Samples and clinical details were taken from patients with Crohn's disease (CD), ulcerative colitis (UC), diverticulitis/ infectious colitis, and healthy controls.

METHODS

Peripheral blood and lamina propria mononuclear cells were isolated. Cells were labelled with CD3, CD4, CD25, CD45RO or alpha 4 beta 7.

RESULTS

Median levels of circulating total memory T cells (CD4+CD45RO+) were increased in CD (p < 0.01) and UC (p < 0.05). However, the proportion of systemic gut homing T cells (CD4+CD45RO+ alpha 4 beta 7+) was decreased in CD (p < 0.05), UC (p < 0.002), and inflammatory controls (p < 0.05). Levels of activated gut homing T cells (CD4+CD25+ alpha 4 beta 7+) were increased in CD (p < 0.01) and UC (p < 0.05). For both CD4+CD45RO+ and CD4+CD25+ cells, the proportion of lymphocytes coexpressing alpha 4 beta 7 was decreased compared with controls.

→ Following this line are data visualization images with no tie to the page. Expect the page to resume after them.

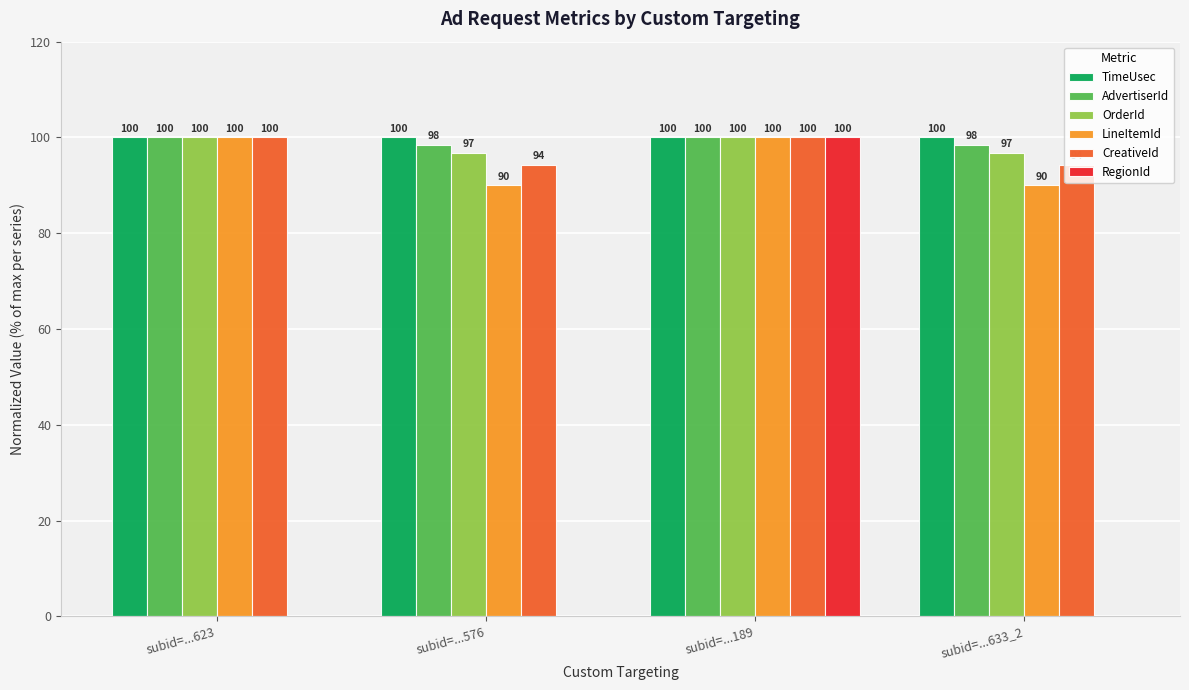

What is the spread (max minus min) of values at subid=...623?

100.0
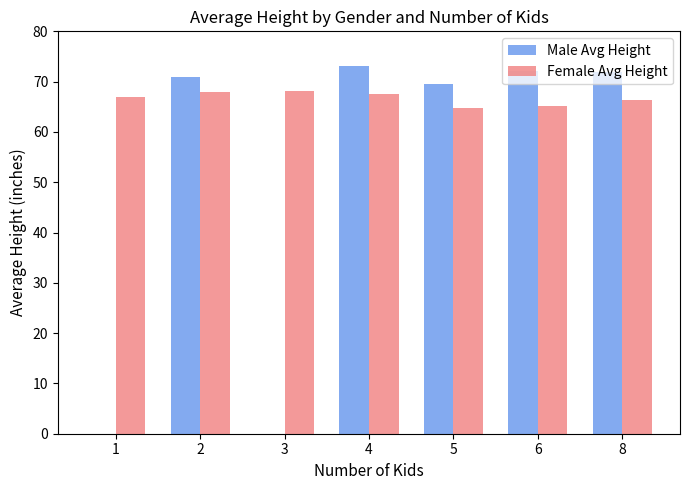

What are all the series names shown in the legend?

Male Avg Height, Female Avg Height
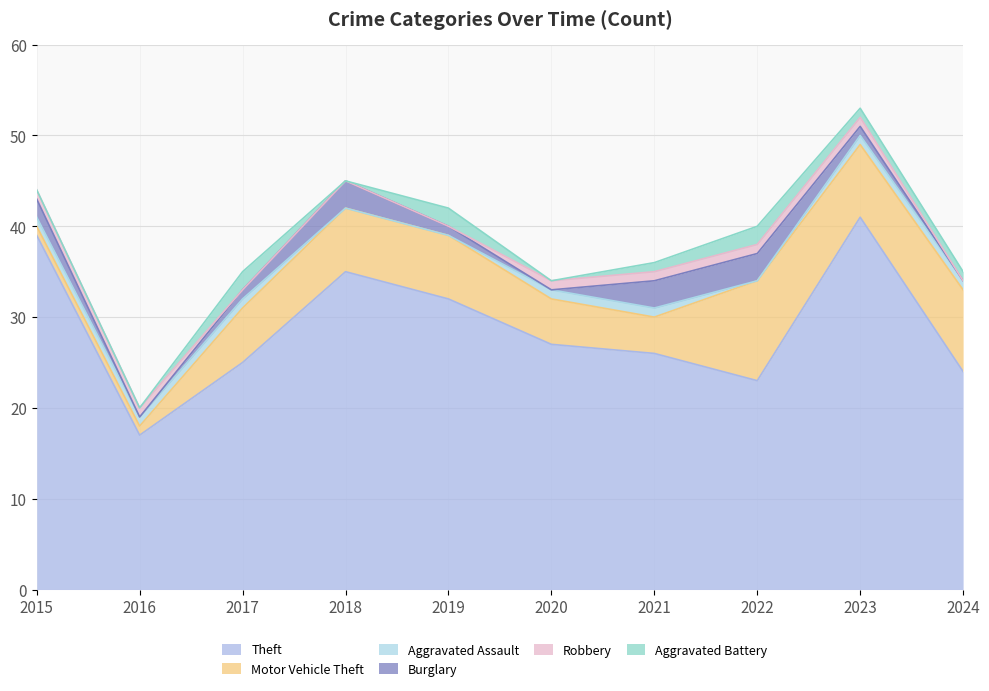

At which label is Aggravated Assault closest to 0?

2018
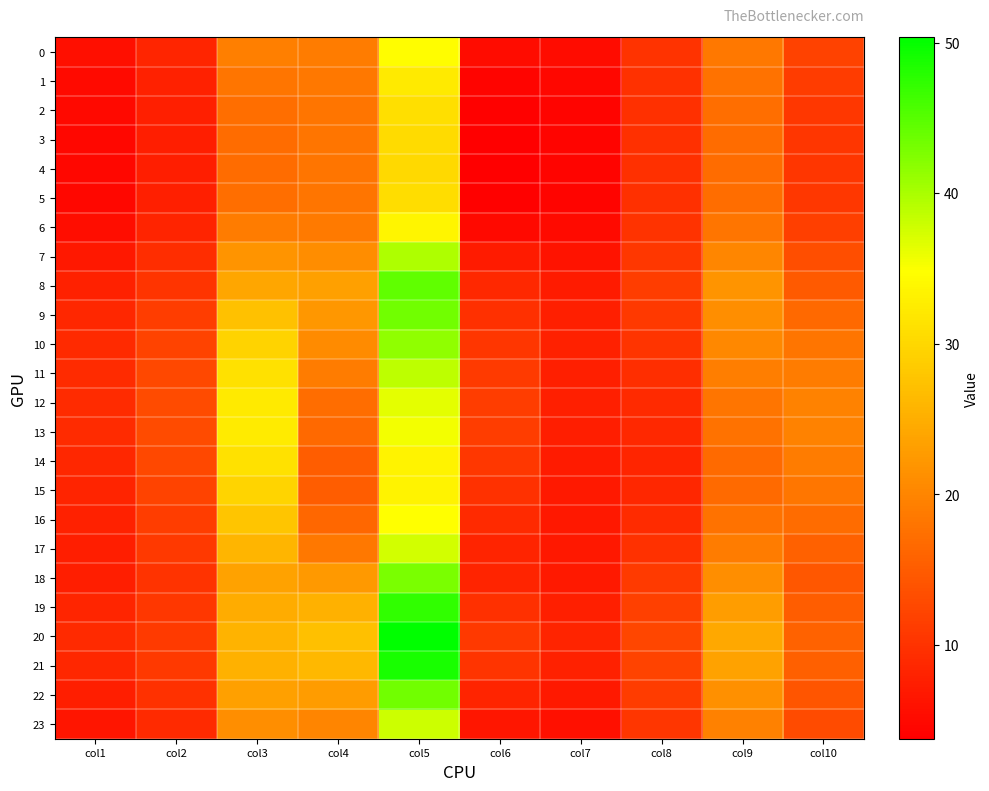

Between col5 and col6, which series saw the biggest shift?

20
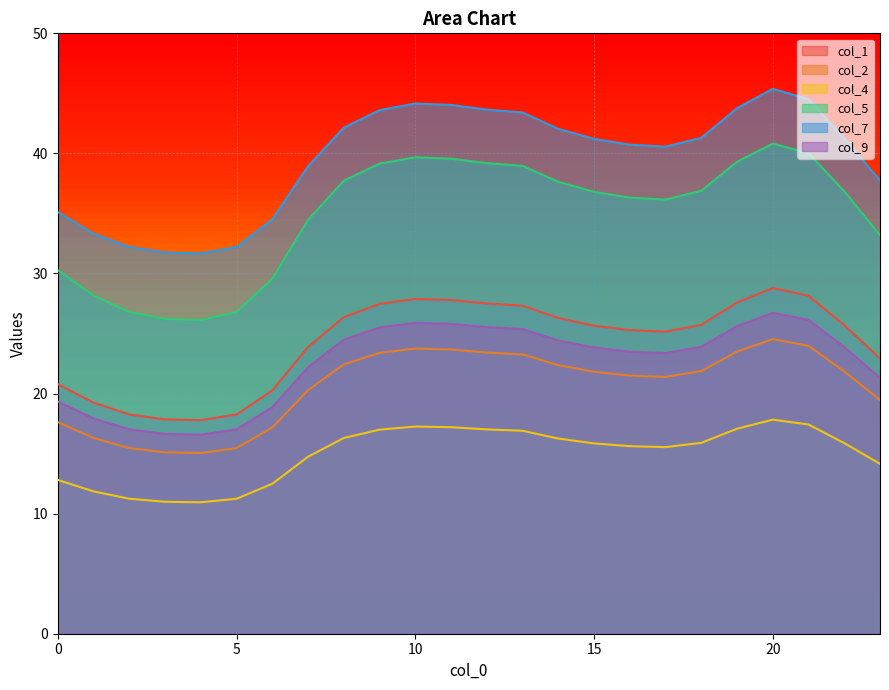

Reading right to left, extract all data points from this chart.

col_1: 22.9	25.7	28.1	28.8	27.6	25.7	25.2	25.3	25.7	26.3	27.3	27.5	27.8	27.9	27.5	26.4	23.9	20.3	18.3	17.8	17.9	18.3	19.2	20.8
col_2: 19.5	21.8	24.0	24.5	23.5	21.9	21.4	21.5	21.8	22.4	23.3	23.4	23.7	23.7	23.4	22.4	20.3	17.2	15.5	15.0	15.1	15.5	16.3	17.6
col_4: 14.1	15.9	17.4	17.8	17.1	15.9	15.5	15.6	15.9	16.3	16.9	17.0	17.2	17.3	17.0	16.3	14.7	12.5	11.2	10.9	11.0	11.2	11.9	12.8
col_5: 33.2	36.9	40.0	40.8	39.3	36.9	36.2	36.3	36.8	37.6	39.0	39.2	39.6	39.7	39.1	37.7	34.5	29.6	26.8	26.1	26.2	26.8	28.2	30.3
col_7: 37.7	41.3	44.5	45.4	43.8	41.3	40.6	40.7	41.2	42.0	43.4	43.6	44.0	44.2	43.6	42.1	38.9	34.5	32.2	31.7	31.8	32.2	33.3	35.1
col_9: 21.3	23.9	26.1	26.7	25.6	23.9	23.4	23.5	23.8	24.4	25.4	25.5	25.8	25.9	25.5	24.5	22.2	18.9	17.0	16.6	16.6	17.0	17.9	19.3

In small and large intestine lamina propria, expression of alpha 4 beta 7+ on CD3+ cells was extensive, although it was decreased in CD (p < 0.03), UC (p < 0.05), and inflammatory controls (p < 0.05).

CONCLUSIONS

Circulating and mucosal gut homing lymphocyte populations are changed in patients with colonic inflammation. This may arise due to a dilution effect from recruited naive T cells, or from integrin down regulation. Changes in general CD4+ lymphocyte populations mask more subtle variations in those cells with gut homing potential.